My favourite thing is to also use a drop-down terminal (yakuake, as I use KDE, but you can also use guake for Gnome). Then I can just toggle my terminal with F12, and easily switch from the terminal to VSCode or Chrome, and vice-versa.


I've seen that setup! One of my colleagues (maybe 2 actually?) sets up a grid of terminals that run everything that you might want to glance at and then edits in one big terminal.

I'm not a huge fan of drop-down terminals but I guess that's because the terminal is my entire workspace -- including editing.


I'm not a huge fan of drop-down terminals but I guess that's because the terminal is my entire workspace -- including editing.

Yeah, it would probably annoy me if I used vim for entire projects. I only use it for quickly editing a handful of files, or on remote servers.


Tmux is so scriptable and customizable. Thats my favorite part of any terminal application really. My favorite shortcuts are my hotkeys for splitting, windowing, and navigating new windows. I closely mirrored the existing commands with alt instead of c-b.

alt+s - split
alt+v - vsplit
alt+c - create new window
alt+n - next window
alt+p - previous window

alt+[hjkl] - go to [left,lower,upper, or right] split

This makes it super quick to have vim open and gatsbt develop like you mentioned to jump between running servers, a shell, and vim.

Sadly copy and paste support on wsl is atrocious. Makes it hard to paste in something a team mate sent in chat.


oooh, I like that alt thing! That didn't even occur to me, I got so used to the Ctrl+a mapping that many tutorials suggested when I started early on that I can't imagine doing things any different way.

Yeah copy/paste no matter where is a pain in the ass. I'm thinking of using the tmux-yank plugin that's supposed to handle copy/paste on all platforms including via SSH and WSL.

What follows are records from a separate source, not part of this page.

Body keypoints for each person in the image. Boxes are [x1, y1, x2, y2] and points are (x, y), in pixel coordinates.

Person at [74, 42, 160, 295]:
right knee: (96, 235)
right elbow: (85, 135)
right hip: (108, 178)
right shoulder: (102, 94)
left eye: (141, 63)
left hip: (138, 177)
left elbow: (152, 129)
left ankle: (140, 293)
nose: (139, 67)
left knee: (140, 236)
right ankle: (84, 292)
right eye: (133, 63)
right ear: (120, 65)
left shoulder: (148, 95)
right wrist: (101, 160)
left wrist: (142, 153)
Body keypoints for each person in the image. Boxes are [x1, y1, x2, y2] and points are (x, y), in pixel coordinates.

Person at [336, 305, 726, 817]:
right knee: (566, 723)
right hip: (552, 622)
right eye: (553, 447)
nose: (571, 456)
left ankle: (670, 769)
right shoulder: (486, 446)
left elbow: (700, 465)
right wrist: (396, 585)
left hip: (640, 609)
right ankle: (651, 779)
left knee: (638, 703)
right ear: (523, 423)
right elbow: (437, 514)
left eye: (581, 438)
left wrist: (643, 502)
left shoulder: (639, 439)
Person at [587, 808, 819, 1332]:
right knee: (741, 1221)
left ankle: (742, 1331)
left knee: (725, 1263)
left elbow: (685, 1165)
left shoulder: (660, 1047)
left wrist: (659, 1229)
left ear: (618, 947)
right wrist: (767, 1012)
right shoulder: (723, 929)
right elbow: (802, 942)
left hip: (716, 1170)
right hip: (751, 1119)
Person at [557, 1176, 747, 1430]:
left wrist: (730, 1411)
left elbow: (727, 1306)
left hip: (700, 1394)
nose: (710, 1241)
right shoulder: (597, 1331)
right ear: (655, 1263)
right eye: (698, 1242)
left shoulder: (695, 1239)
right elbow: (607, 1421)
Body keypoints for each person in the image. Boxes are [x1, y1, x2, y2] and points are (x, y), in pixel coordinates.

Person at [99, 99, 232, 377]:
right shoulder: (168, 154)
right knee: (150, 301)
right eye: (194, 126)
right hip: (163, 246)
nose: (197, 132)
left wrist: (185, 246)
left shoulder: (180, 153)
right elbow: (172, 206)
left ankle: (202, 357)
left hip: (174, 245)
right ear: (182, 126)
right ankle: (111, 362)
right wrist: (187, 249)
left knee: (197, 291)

Two keystrokes is ok for single commands, but multiple in a row is a pain. For instance checking on a server running in an adjacent window and getting back is a simple alt+n+n.

My first post on Dev walks through replicating my alt key setup from tmux to vscode dev.to/waylonwalker/keyboard-drive.... I honestly use vscode mostly for copy and paste. Every time I go to use tmux I end up pairing with a team mate an thier like what is this you cant even paste properly here. I have my hotkeys setup so similarly that I can switch between them comfortably.

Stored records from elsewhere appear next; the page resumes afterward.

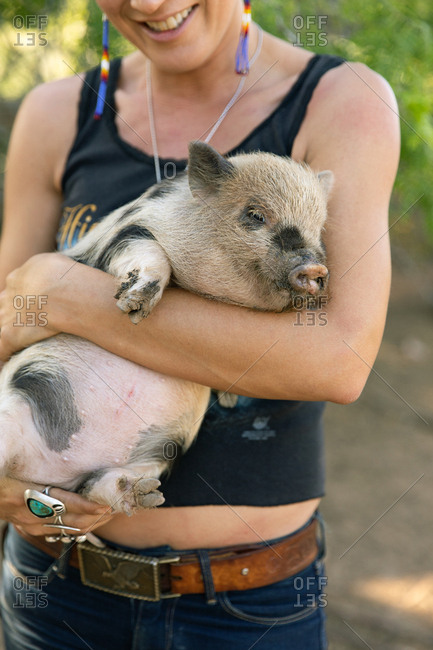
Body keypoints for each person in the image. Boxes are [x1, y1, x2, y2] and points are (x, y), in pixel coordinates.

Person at [0, 1, 399, 648]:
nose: (150, 3)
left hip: (245, 609)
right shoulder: (56, 113)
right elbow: (9, 320)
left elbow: (336, 359)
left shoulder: (341, 100)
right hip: (55, 591)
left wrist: (75, 297)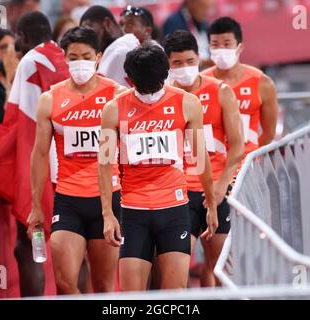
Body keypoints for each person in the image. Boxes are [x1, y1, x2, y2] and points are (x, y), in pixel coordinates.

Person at [0, 11, 69, 297]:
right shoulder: (65, 55)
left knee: (27, 245)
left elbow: (14, 123)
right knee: (73, 249)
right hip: (75, 168)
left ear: (21, 37)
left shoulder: (31, 61)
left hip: (43, 168)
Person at [98, 44, 218, 291]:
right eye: (144, 88)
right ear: (130, 80)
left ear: (165, 76)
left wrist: (211, 203)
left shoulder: (187, 103)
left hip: (174, 209)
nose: (150, 93)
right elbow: (104, 164)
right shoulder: (113, 109)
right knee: (132, 298)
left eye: (155, 87)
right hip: (133, 212)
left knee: (175, 294)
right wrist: (107, 214)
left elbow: (200, 157)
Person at [28, 26, 126, 294]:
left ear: (98, 57)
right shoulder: (50, 99)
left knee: (104, 286)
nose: (79, 63)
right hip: (68, 199)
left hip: (108, 200)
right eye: (73, 57)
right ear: (65, 58)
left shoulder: (116, 95)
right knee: (65, 282)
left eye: (85, 56)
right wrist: (36, 205)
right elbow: (38, 155)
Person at [163, 30, 243, 287]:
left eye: (189, 61)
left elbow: (238, 145)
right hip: (178, 194)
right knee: (176, 269)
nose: (184, 68)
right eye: (177, 63)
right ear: (168, 64)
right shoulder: (162, 96)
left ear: (199, 59)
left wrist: (221, 185)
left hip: (217, 190)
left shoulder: (221, 92)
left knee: (219, 268)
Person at [202, 17, 278, 155]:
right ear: (209, 47)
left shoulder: (263, 83)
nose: (221, 49)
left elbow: (269, 133)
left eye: (227, 44)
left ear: (240, 47)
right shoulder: (200, 82)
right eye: (215, 44)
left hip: (247, 166)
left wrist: (249, 155)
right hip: (213, 164)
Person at [80, 5, 140, 87]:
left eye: (89, 28)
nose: (87, 37)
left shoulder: (121, 51)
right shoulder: (103, 56)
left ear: (107, 23)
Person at [162, 0, 215, 67]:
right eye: (203, 7)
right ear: (190, 2)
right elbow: (172, 56)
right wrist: (203, 62)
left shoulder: (204, 24)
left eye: (208, 8)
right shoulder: (173, 23)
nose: (206, 12)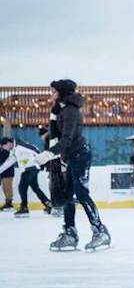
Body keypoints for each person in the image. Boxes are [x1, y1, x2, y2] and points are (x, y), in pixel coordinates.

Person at [36, 79, 111, 251]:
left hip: (80, 155)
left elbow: (67, 139)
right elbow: (57, 136)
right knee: (67, 195)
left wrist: (48, 154)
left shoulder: (70, 111)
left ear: (61, 93)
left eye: (53, 92)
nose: (51, 94)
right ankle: (70, 233)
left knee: (81, 193)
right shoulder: (59, 111)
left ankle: (100, 231)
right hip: (71, 156)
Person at [0, 137, 52, 217]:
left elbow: (35, 149)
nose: (4, 149)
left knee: (22, 187)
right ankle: (48, 203)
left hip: (32, 168)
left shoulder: (20, 146)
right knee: (35, 188)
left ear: (8, 143)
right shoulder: (14, 151)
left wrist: (40, 162)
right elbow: (9, 162)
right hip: (29, 169)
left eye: (3, 146)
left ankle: (24, 208)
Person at [39, 126, 65, 217]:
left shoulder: (48, 140)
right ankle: (58, 206)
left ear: (43, 135)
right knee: (56, 186)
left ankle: (58, 207)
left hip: (55, 167)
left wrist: (42, 164)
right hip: (56, 166)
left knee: (54, 187)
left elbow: (49, 154)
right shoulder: (53, 138)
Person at [0, 147, 15, 211]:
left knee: (8, 188)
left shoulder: (5, 152)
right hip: (3, 173)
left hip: (8, 173)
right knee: (4, 188)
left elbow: (4, 161)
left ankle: (9, 203)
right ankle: (8, 202)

Tmux is an ideal solution for me on remote servers, where generally we are are dealing with multiple commands and paths to different software/tools. Also, viewing multiple logs in parallel for resolving issues.

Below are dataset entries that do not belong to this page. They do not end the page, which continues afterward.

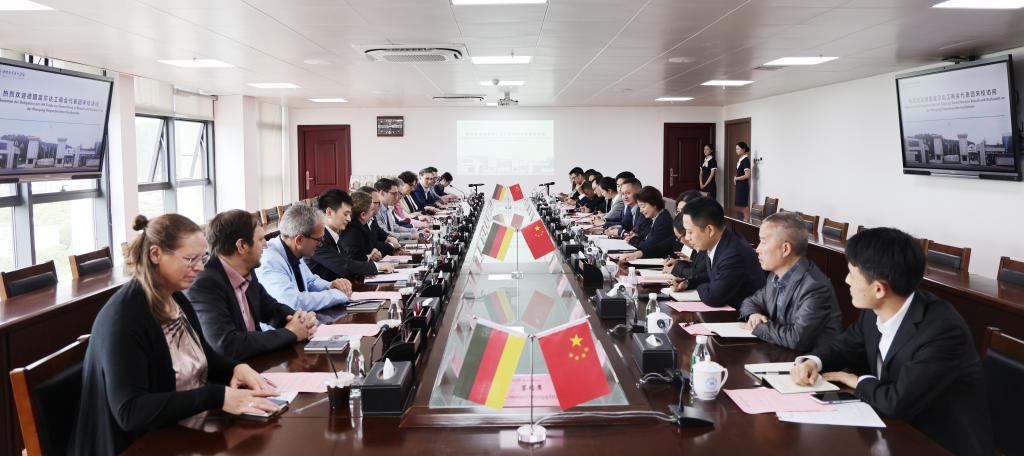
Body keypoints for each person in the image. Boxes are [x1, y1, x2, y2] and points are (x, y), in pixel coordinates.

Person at [71, 214, 280, 455]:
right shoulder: (124, 319)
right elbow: (130, 411)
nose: (200, 267)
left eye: (202, 258)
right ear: (155, 254)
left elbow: (203, 355)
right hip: (140, 444)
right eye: (190, 259)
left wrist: (235, 368)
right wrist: (217, 396)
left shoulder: (175, 296)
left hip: (183, 428)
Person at [790, 227, 992, 456]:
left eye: (852, 275)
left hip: (938, 443)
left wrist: (856, 380)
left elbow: (897, 402)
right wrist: (813, 362)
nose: (846, 280)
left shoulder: (942, 331)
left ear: (879, 289)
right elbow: (844, 345)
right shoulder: (875, 310)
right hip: (893, 430)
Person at [188, 210, 318, 360]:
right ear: (242, 245)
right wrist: (291, 333)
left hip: (255, 362)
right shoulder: (204, 285)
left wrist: (300, 320)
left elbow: (270, 309)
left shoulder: (246, 270)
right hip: (232, 370)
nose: (266, 244)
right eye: (260, 239)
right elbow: (227, 345)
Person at [737, 212, 841, 351]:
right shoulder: (775, 276)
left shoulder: (815, 287)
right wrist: (754, 315)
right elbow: (750, 302)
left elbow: (797, 339)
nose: (758, 249)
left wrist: (759, 327)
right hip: (783, 354)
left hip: (811, 361)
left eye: (764, 241)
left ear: (785, 249)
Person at [255, 204, 352, 312]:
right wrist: (337, 295)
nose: (320, 244)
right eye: (319, 240)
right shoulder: (270, 260)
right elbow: (292, 302)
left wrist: (331, 285)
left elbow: (310, 281)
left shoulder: (292, 248)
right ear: (299, 240)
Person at [679, 197, 766, 307]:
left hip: (744, 314)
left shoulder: (733, 253)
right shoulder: (720, 240)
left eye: (690, 232)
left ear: (710, 230)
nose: (687, 237)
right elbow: (712, 275)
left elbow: (713, 297)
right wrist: (688, 283)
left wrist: (699, 287)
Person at [307, 189, 395, 281]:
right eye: (345, 214)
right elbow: (344, 266)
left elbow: (348, 261)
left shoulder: (333, 234)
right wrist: (377, 266)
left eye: (349, 214)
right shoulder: (317, 238)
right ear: (329, 212)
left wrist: (368, 258)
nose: (349, 219)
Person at [619, 186, 675, 260]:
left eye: (643, 206)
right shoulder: (652, 218)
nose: (641, 211)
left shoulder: (664, 221)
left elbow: (648, 246)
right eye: (639, 207)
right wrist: (634, 237)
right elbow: (644, 238)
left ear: (654, 204)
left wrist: (633, 239)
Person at [734, 141, 752, 219]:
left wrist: (736, 178)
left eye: (738, 149)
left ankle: (746, 222)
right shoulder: (741, 159)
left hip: (743, 186)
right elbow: (741, 173)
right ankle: (742, 222)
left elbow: (747, 175)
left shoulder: (745, 160)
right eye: (736, 149)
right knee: (739, 206)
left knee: (743, 207)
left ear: (743, 149)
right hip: (739, 185)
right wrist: (736, 178)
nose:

Unfortunately, it does not support serial communication like screen does.


ooh, I'm not super aware of that. What does that mean for usability? Or, when do you need serial communication?


Some devices support the ability to configure them through a serial port (its like sshing into ur router) or URAT port. Although it’s not a big issue because thankfully there are other ways to work around this, it would’ve been nice to have by default.


Thanks for writing this. Very interesting, I'll have a look. Any link for a beginner tutorial?


I started using Tmux almost six years ago and can't find the original article, unfortunately. And none of the current guides are to my taste.

I'd say, find a guide that helps you install it locally, and then peruse youtube for a more visual guide. Cheatsheets are also useful

I started on a series called "How I Work" where I cover how I use tmux for work. You can kind of see the tmux flow there and I also linked to a cheatsheet as well as my dotfiles there.


Tmux is like jazz. The music never stops playing.


How can I configure copy past key bindings to my OSX system clipboard?


solid question, looks like searching for it yields a few different answers. I'll be honest... I haven't set up copy to system clipboard because I rarely use it (I tend to copy/paste between panes/tabs).